═══ Extracted entries ═══

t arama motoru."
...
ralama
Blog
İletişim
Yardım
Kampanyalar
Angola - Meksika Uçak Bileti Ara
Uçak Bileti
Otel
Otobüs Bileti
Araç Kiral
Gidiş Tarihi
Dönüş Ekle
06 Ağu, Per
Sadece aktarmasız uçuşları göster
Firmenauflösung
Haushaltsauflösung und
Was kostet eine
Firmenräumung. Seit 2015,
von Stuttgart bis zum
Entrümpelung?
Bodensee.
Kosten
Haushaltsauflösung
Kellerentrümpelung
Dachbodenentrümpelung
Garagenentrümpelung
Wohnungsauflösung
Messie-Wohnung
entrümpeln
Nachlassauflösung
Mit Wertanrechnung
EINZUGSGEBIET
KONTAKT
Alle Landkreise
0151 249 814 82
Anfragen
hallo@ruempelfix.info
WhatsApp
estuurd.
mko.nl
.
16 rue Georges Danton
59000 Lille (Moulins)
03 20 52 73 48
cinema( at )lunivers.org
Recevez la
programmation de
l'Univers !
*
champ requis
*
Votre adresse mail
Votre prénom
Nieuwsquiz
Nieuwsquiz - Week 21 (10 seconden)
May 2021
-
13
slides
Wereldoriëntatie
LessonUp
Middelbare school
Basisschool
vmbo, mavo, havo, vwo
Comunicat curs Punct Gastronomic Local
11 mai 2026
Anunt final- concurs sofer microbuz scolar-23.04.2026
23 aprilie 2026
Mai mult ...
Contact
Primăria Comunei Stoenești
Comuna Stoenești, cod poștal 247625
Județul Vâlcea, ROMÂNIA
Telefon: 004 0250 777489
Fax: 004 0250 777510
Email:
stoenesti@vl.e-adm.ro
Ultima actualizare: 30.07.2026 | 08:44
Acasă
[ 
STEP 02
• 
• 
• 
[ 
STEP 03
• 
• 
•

═══

Job: Each line above with the string "Nieuwsquiz" should be reported in full.

Expected answer:
Nieuwsquiz
Nieuwsquiz - Week 21 (10 seconden)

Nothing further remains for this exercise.